- Born: July 7, 1820 Cynthiana, Kentucky, US
- Died: May 27, 1896 (aged 75) Austin, Texas, US
- Burial place: Texas State Cemetery
- Education: Miami University, A.B and M.A.
- Occupations: Lawyer and judge
- Known for: founder of Beta Theta Pi

= John Holt Duncan =

American judge

John Holt Duncan (July 7, 1820 – May 27, 1896) was one a founder of Beta Theta Pi, a prominent college fraternity founded at Miami University in 1839 and was its first president. He made a career as a lawyer and judge in Houston and Bexar County, Texas.

==Early life==
Duncan was born in Cynthiana, Kentucky to John Hicks Duncan and Pauline Randolph Holt. He grew up in Mississippi. He attended Miami University where he studied law and graduated with an A.B and M.A. in 1840. While there, he was one of eight founders of Beta Theta Pi fraternity and served as its first president.

== Career ==
After college, he was admitted to the bar. He moved to Houston, Texas where he practiced law. He became Chief Justice of Bexar County, Texas from 1857 to 1862.

Duncan served as a Confederate Artillery Captain in the 31st Texas Cavalry during the Civil War. He lost a leg as a result of a battle wound on September 20, 1862, at the First Battle of Newtonia. When the Confederates retreated, the still-recovering Duncan was taken in by farmer and his wife. When he was discovered by the Union troops, the soldiers executed the farmer for aiding the enemy. The farmer's widow and children begged for Duncan's life, saving the injured man's life. They nursed him back to health and, then, helped get him back to the Confederates, some 200 miles south through enemy territory. Duncan spent the rest of his life caring for the family and educating the children; he died penniless as a result.
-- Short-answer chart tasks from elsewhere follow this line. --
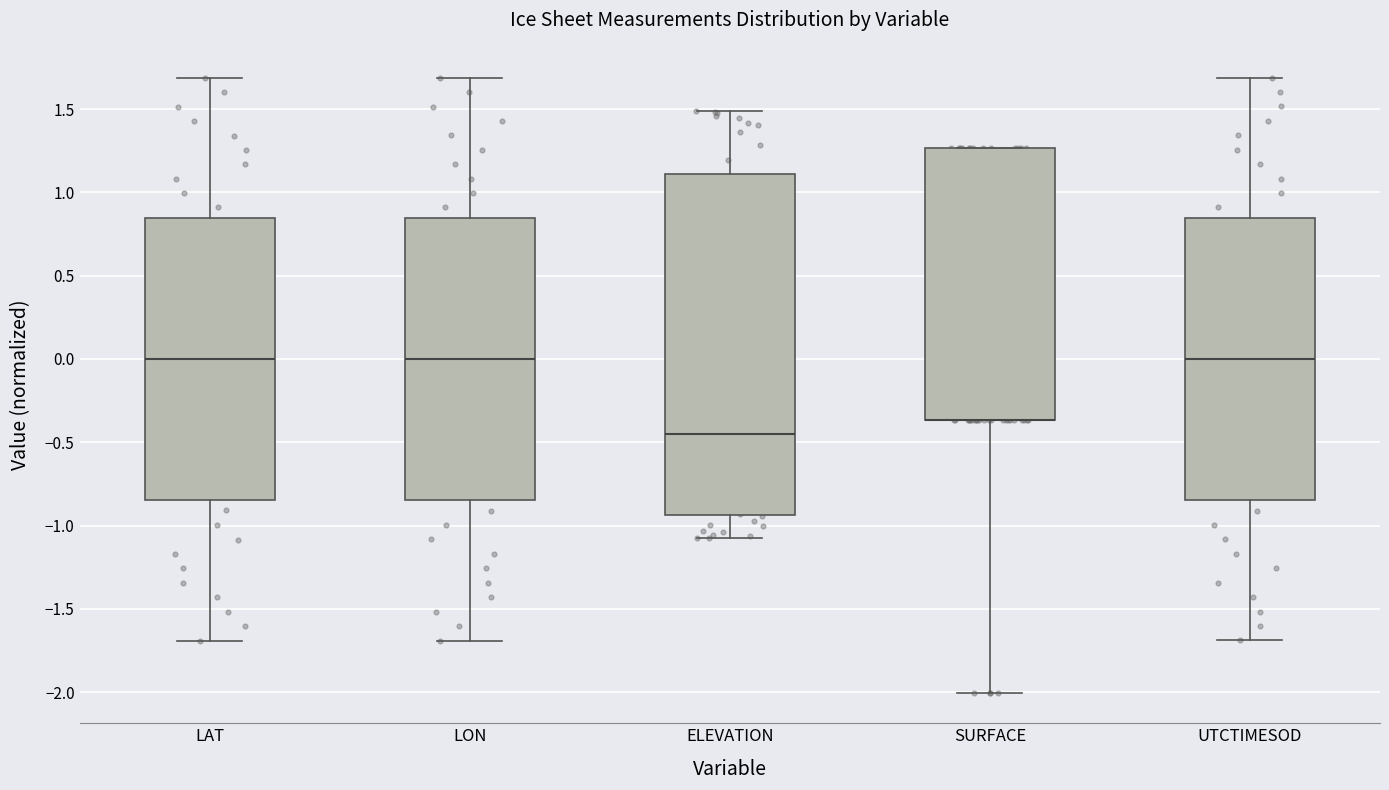

Reading left to right, read every box against the y-axis: the position of its median line, the range the box covers, and the ends of its whiskers. The values are not printed on the chart, so give them approximately, as read against the axis.

LAT: median 0.00, box -0.85 to 0.85, whiskers -1.70 to 1.70
LON: median 0.00, box -0.85 to 0.85, whiskers -1.70 to 1.70
ELEVATION: median -0.45, box -0.95 to 1.10, whiskers -1.10 to 1.50
SURFACE: median -0.35 (drawn on the box's lower edge), box -0.35 to 1.25, whiskers -2.00 to 1.25
UTCTIMESOD: median 0.00, box -0.85 to 0.85, whiskers -1.70 to 1.70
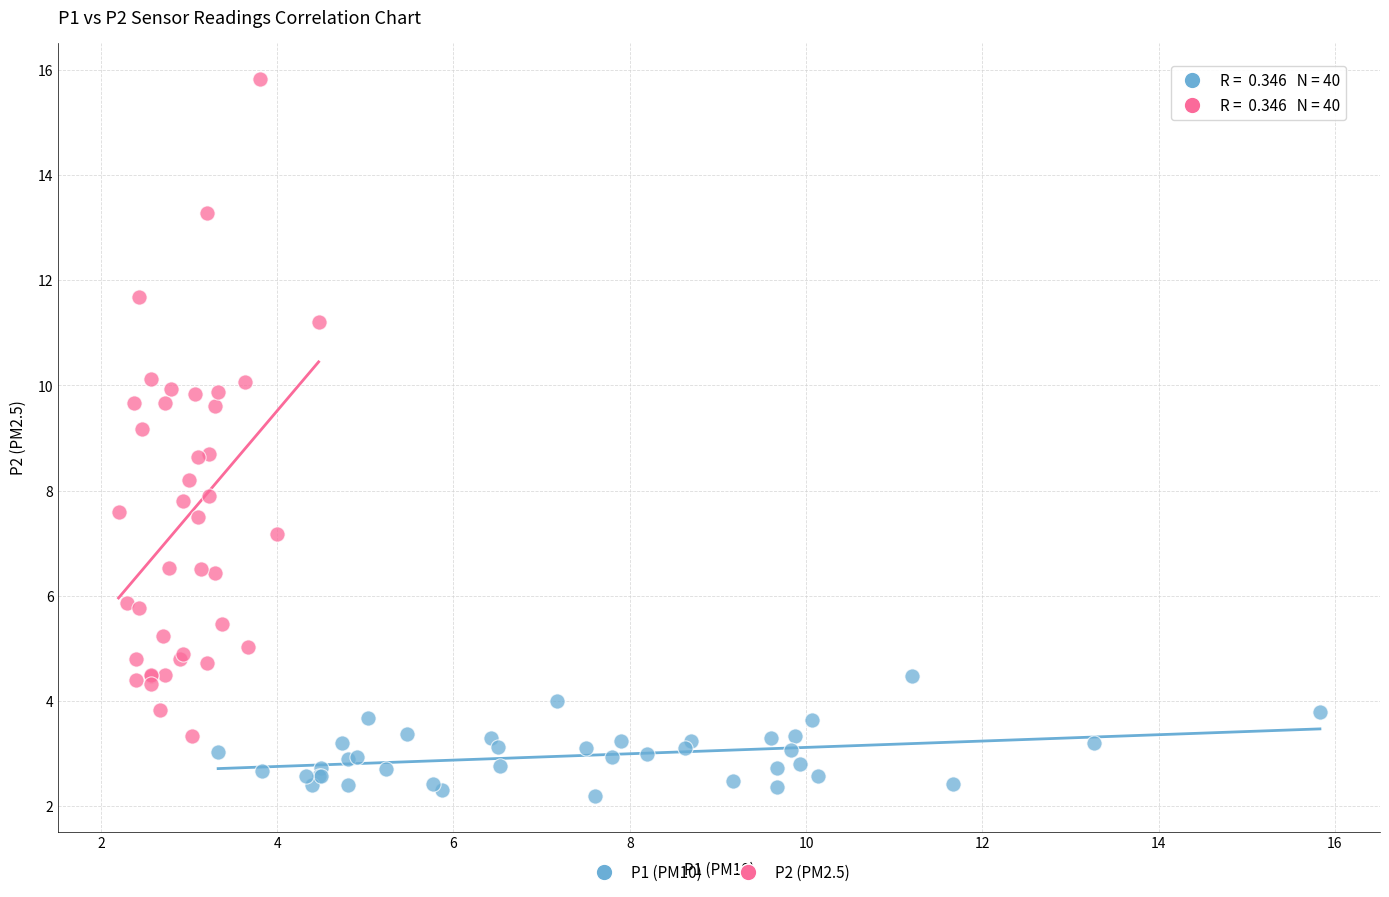

Which series contains the highest Y value?

P2 (PM2.5)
After the war, Duncan returned to Texas. He was a district justice from 1864 to 1865 and a city attorney for Houston from 1877 to 1879.

== Personal life ==
He died in the Confederate Old Soldier's Home in Austin, Texas in 1896 and was buried in the Confederate Veterans section of the Texas State Cemetery. Duncan's prosthetic leg is on display at the national headquarters of Beta Theta Pi at Oxford, Ohio.